İş kazası durumunda belirtilen sürelerde işverence iş kazası bildirimi yapılmaması durumunda, bildirimin Kuruma yapıldığı tarihe kadar sigortalıya ödenecek geçici iş göremezlik ödeneği Kurumca işverenden tahsil edilir. 6331 sayılı Kanunun 14 üncü maddesinde öngörülen iş kazası bildirimlerinin süresi içinde yapılmaması durumunda 26 ıncı maddenin ikinci fıkrasının (e) bendinde öngörülen iki bin Türk Lirası tutarındaki idari para cezası her yıl Kabahatler Kanununda öngörülen yeniden değerleme oranı kadar artırılarak ve işyerinde çalışan sigortalı sayısı ve iş yerinin az tehlikeli, tehlikeli, çok tehlikeli sınıfta yer alması durumuna göre farklılaştırılarak uygulanmaktadır.

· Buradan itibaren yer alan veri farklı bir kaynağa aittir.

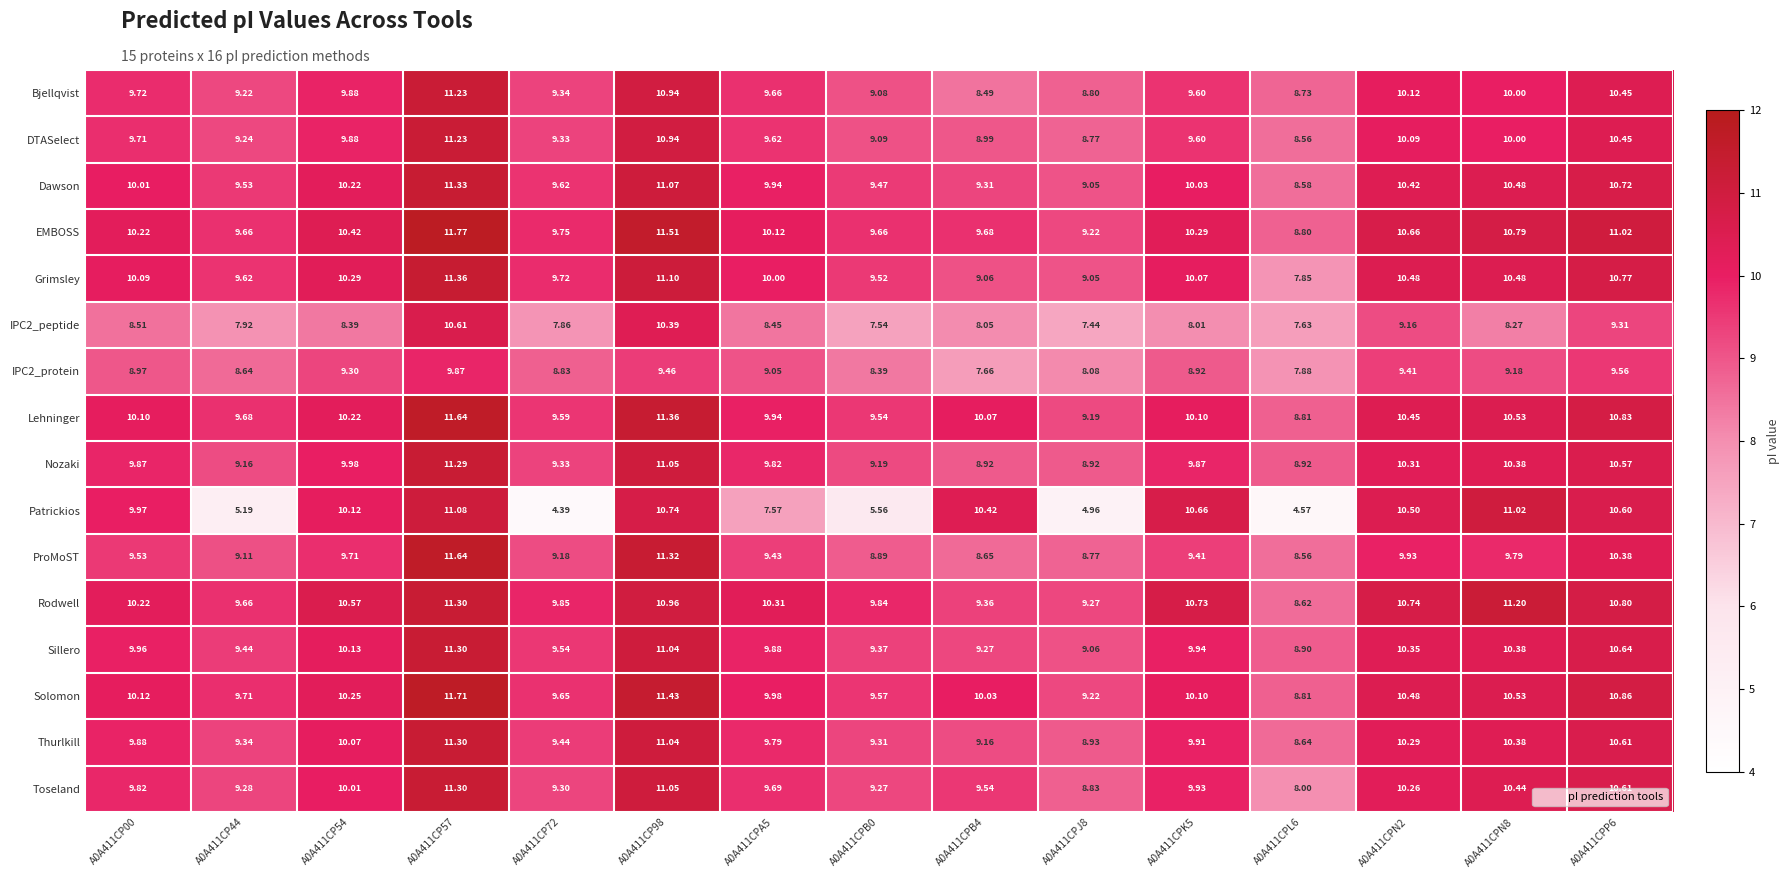

Which series has the largest total across all categories?

EMBOSS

İş kazasından doğan maddi ve manevi tazminattan işverenin sorumlu tutulabilmesi için olayın iş kazası olması yeterli olmayıp, işverenin, iş güvenliği önlemlerini alma ve özen gösterme yükümlülüğüne aykırı davranışı veya ihmal gösterdiğinin kanıtlanması gerekmektedir. Meydana gelen zarardan işverenin sorumlu tutulabilmesi için öncelikle, taraflar arasında bir hizmet akdi ilişkisinin bulunması ve olayın iş kazası olması gerekmektedir. Ancak olayın iş kazası olarak nitelendirilmesi, işverenin her durumda bu kazadan sorumlu tutulmasını gerektirmediğinden, Sosyal Sigortalar Hukuku kapsamında bir iş kazasından işverenin sorumlu olması için, işverenin iş güvenliği önlemlerini alma ve özen gösterme yükümlülüğüne aykırı davranışı veya ihmal göstermesi sonucu kaza meydana gelmiş olmalı, diğer bir deyişle, oluşan kazadan sorumlu olabilmesi için işverenin kusurunun kanıtlanmış olması gerekmektedir. işverenin tazminattan sorumlu tutulabilmesi, İş Kanunu’nun ve İş Sağlığı Ve Güvenliği Yönetmeliğinin öngördüğü önlemlerin işyerinde alınmış olup olmadığının saptanması ile mümkün olup, işverenin kusurlu olup olmadığı ve varsa kusur oranının uzman bilirkişiler tarafından düzenlenecek kusur raporu ile tespit edilmesi gerekmektedir. İş kazasından doğan maddi ve manevi tazminattan işverenin sorumlu tutulabilmesi için olayın iş kazası olması yeterli olmayıp, işverenin, iş güvenliği önlemlerini alma ve özen gösterme yükümlülüğüne aykırı davranışı veya ihmal gösterdiğinin kanıtlanması gerekmektedir.